Verilen Metin:

• • •

اِتَّخَذُوا اَحْبَارَهُمْ وَرُهْبَانَهُمْ اَرْبَابًا مِنْ دُونِ اللّٰهِ وَالْمَسٖيحَ ابْنَ مَرْيَمَ وَمَا اُمِرُوا اِلَّا لِيَعْبُدُوا اِلٰـهًا وَاحِدًا لَا اِلٰهَ اِلَّا هُوَ سُبْحَانَهُ عَمَّا يُشْرِكُونَ
 (Tevbe, 31).
Allah Resûlü (S.A.V.) Tirmîzi’de yer alan sahih bir hadiste bu ayeti Adiy b. Hâtem’e, “Hıristiyanlar alimlerine helali haram, haramı da helal kılmalarında itaat ediyorlardı. Kim Allah’tan başkasına şeriat koyma, (hayata tümüyle yön verme) hakkı iddia ederse Allah’tan indirileni inkar etmiştir” -şeklinde açıklamış, sonra da şu ayeti okumuştur,-
Şüphesiz Tevrat’ı biz indirdik. İçinde bir hidayet, bir nur vardır. (Allah’a) teslim olmuş nebiler, onunla yahudilere hüküm verirlerdi. Kendilerini Rabb’e adamış kimseler ile âlimler de öylece hükmederlerdi. Çünkü bunlar Allah’ın kitabını korumakla görevlendirilmişlerdi. Onlar Tevrat’ın hak olduğuna da şahit idiler. Şu hâlde, siz de insanlardan korkmayın, benden korkun ve âyetlerimi az bir karşılığa değişmeyin. Allah’ın indirdiği ile hükmetmeyenler kâfirlerin ta kendileridir.

• • •

Verilen Malzeme:

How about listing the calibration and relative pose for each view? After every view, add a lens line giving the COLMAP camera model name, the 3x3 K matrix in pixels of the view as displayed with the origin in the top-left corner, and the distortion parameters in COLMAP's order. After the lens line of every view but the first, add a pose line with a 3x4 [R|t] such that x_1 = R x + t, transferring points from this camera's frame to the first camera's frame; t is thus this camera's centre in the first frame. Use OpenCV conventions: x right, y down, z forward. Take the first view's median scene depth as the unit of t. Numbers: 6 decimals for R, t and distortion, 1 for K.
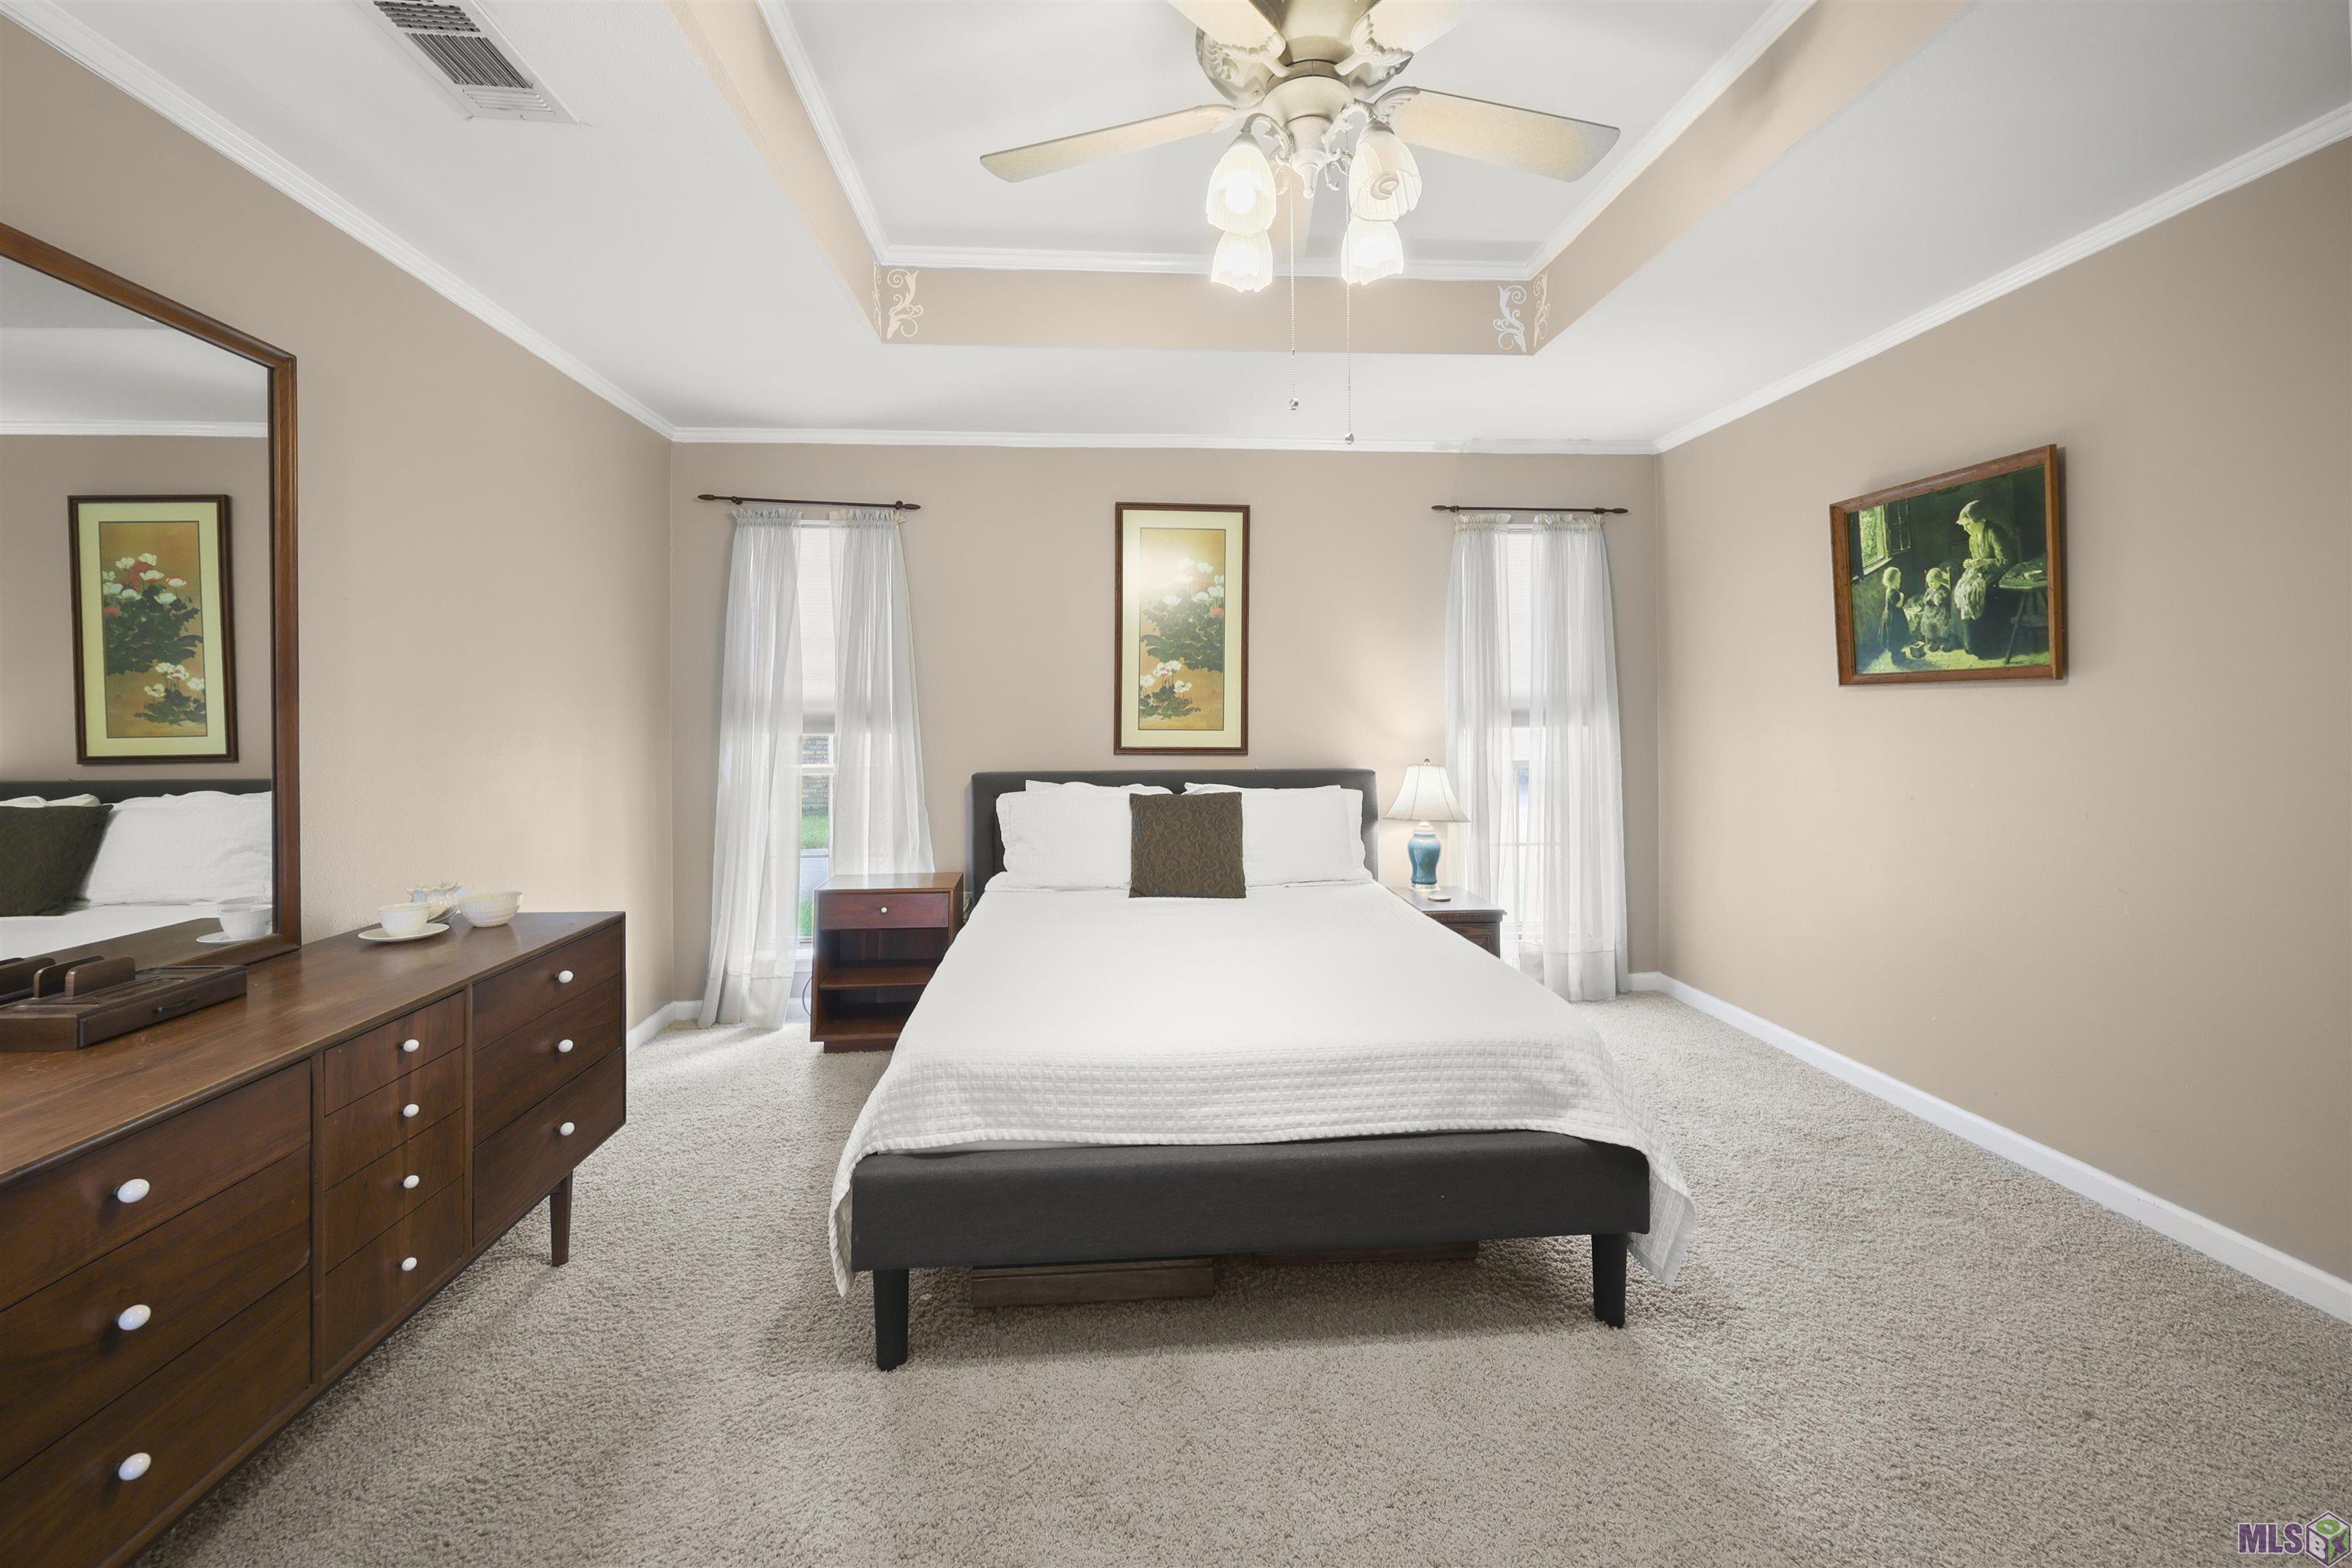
lens RADIAL K [[976.4, 0, 1169.9], [0, 976.4, 726.9], [0, 0, 1]] dist [-0.000561, -0.000174]
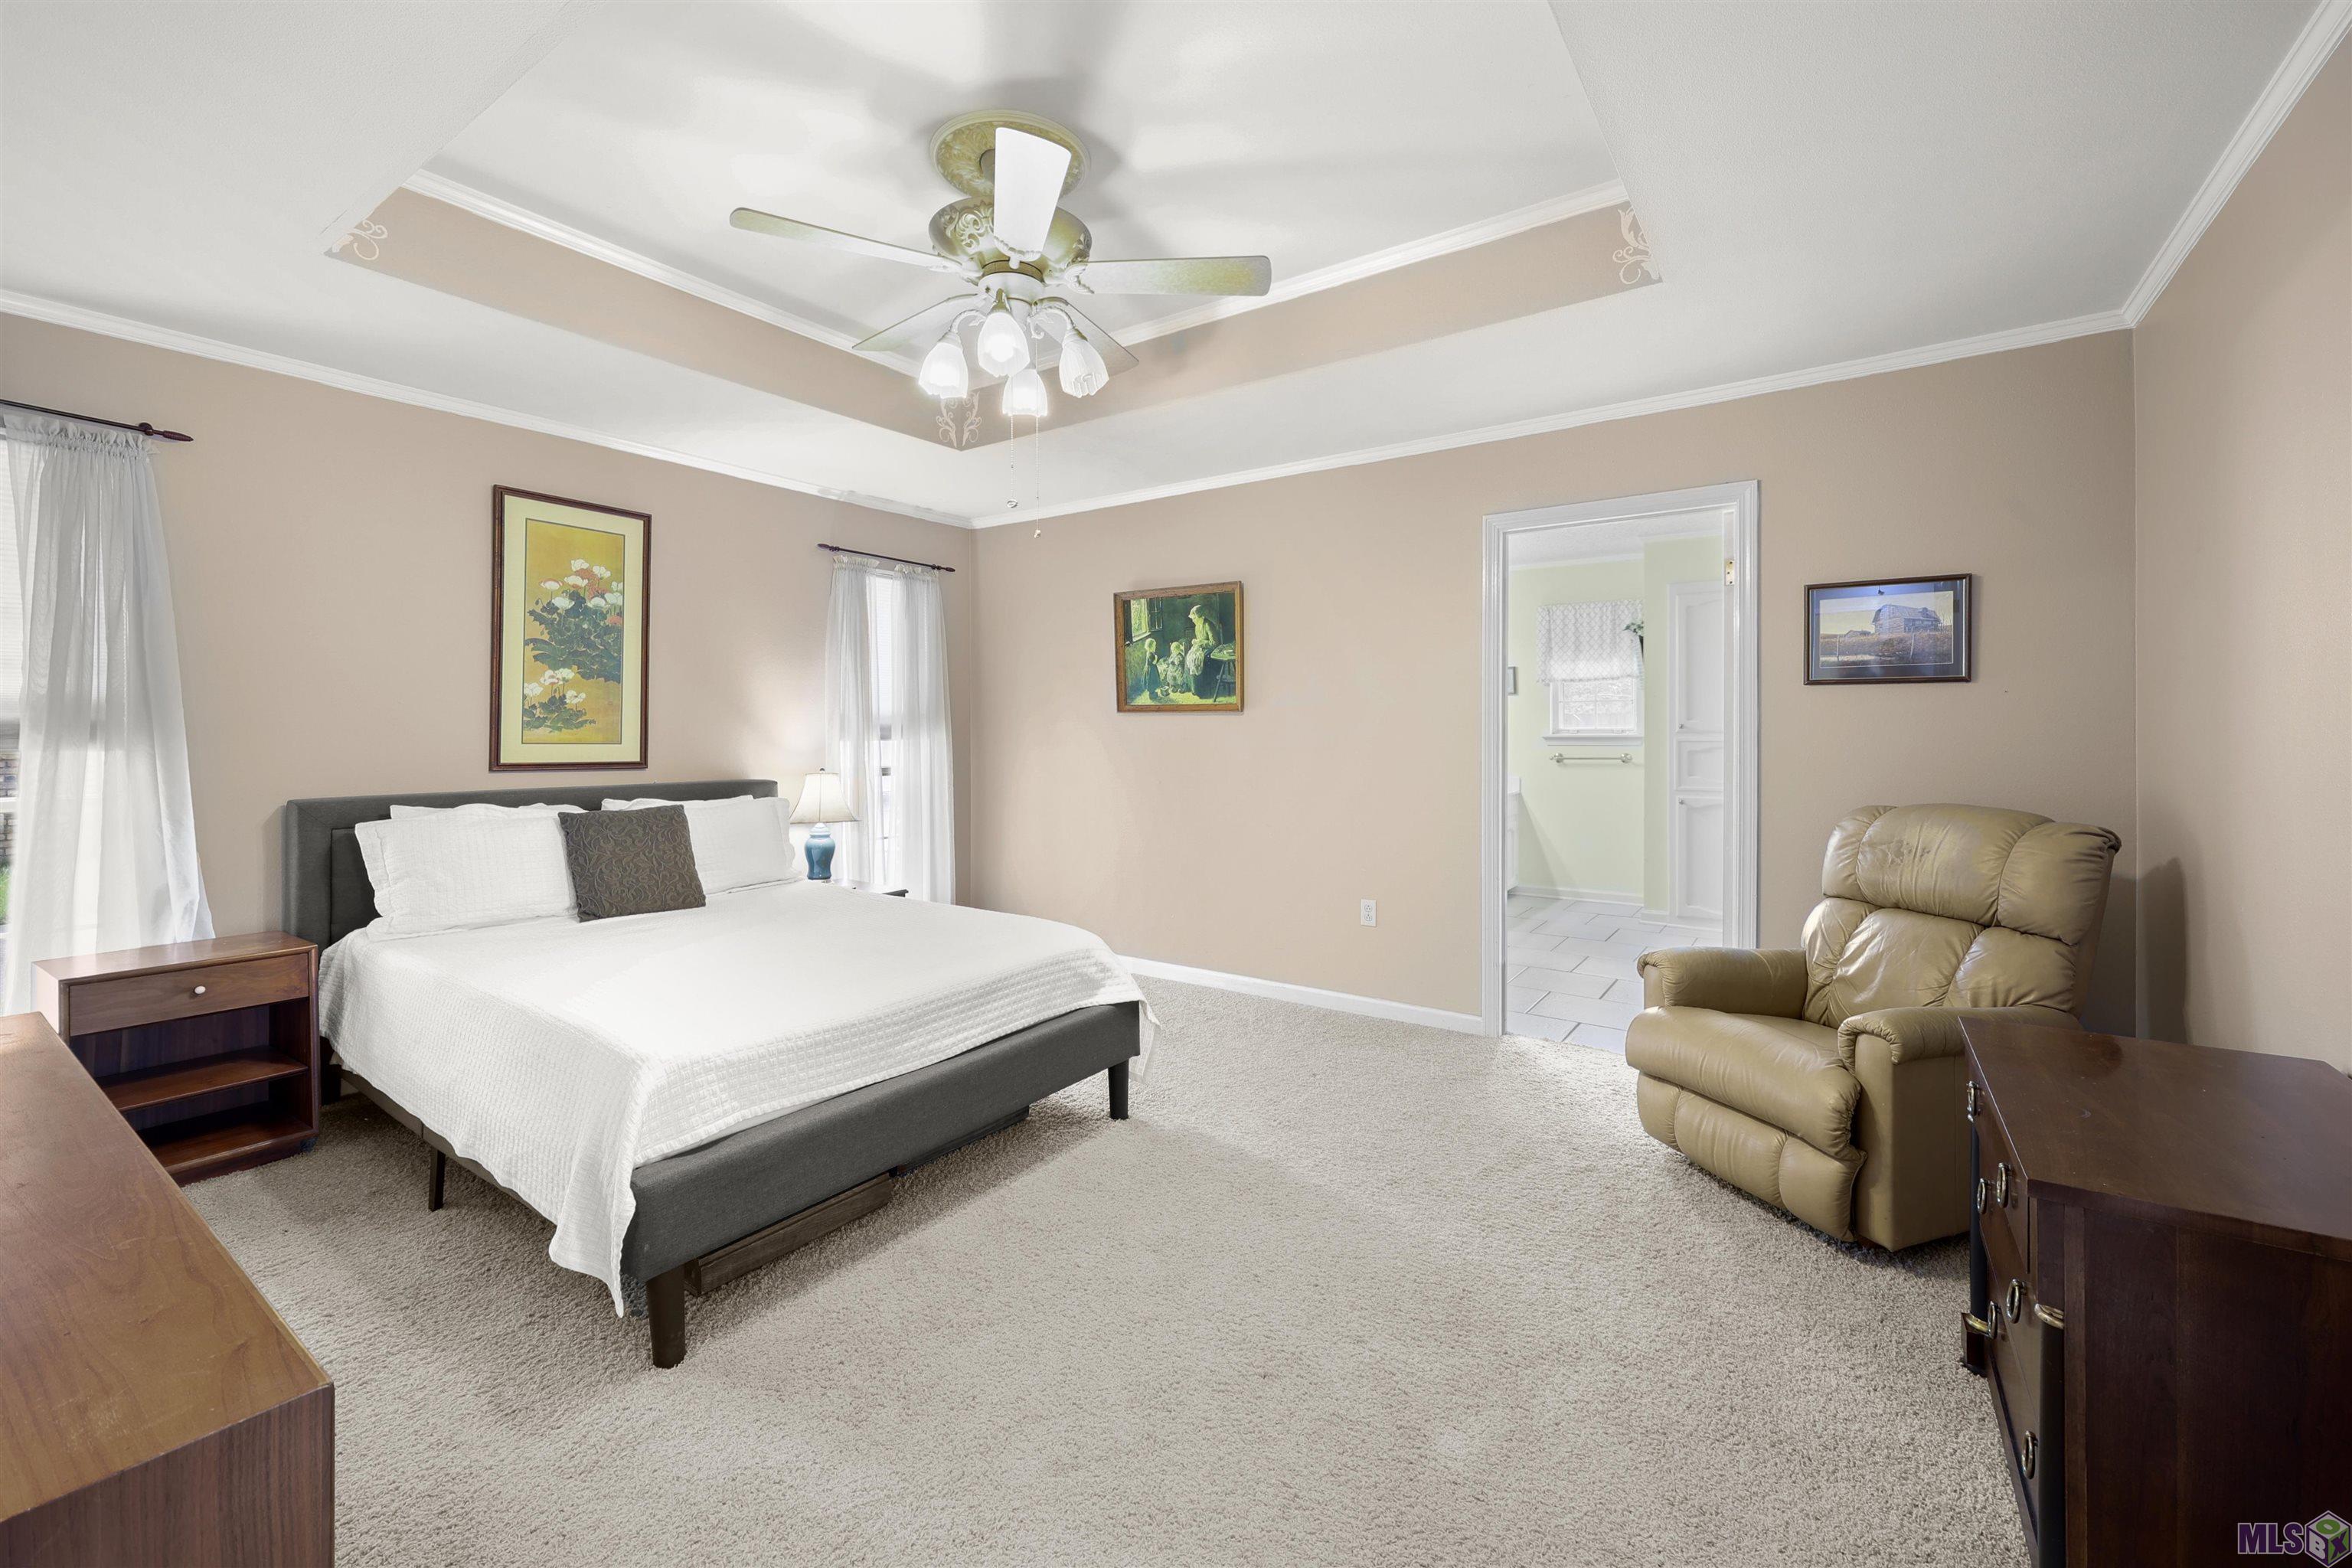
lens RADIAL K [[963.6, 0, 1168.4], [0, 963.6, 749.0], [0, 0, 1]] dist [0.000612, 0.000056]
pose [[0.638201, -0.009247, 0.769814, -0.436175], [0.003805, 0.999954, 0.008857, 0.002897], [-0.769860, -0.002723, 0.638207, -0.026088]]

• • •

Siz Deneyin: Listenin üstündeki, Tevbe suresinin 31. ayetini ve bu ayetin açıklamasını ele alan metni son cümlesinden itibaren sürdürün.

Alıştırma Yanıtı:
 اِنَّا اَنْزَلْنَا التَّوْرٰیةَ فٖيهَا هُدًى وَنُورٌ يَحْكُمُ بِهَا النَّبِيُّونَ الَّذٖينَ اَسْلَمُوا لِلَّذٖينَ هَادُوا وَالرَّبَّانِيُّونَ وَلْاَحْبَارُ بِمَا اسْتُحْفِظُوا مِنْ كِتَابِ اللّٰهِ وَكَانُوا عَلَيْهِ شُهَدَاءَ فَلَا تَخْشَوُا النَّاسَ وَاخْشَوْنِ وَلَا تَشْتَرُوا بِاٰيَاتٖى ثَمَنًا قَلٖيلًا وَمَنْ لَمْ يَحْكُمْ بِمَا اَنْزَلَ اللّٰهُ فَاُولٰئِكَ هُمُ الْكَافِرُونَ
 (Mâide, 44).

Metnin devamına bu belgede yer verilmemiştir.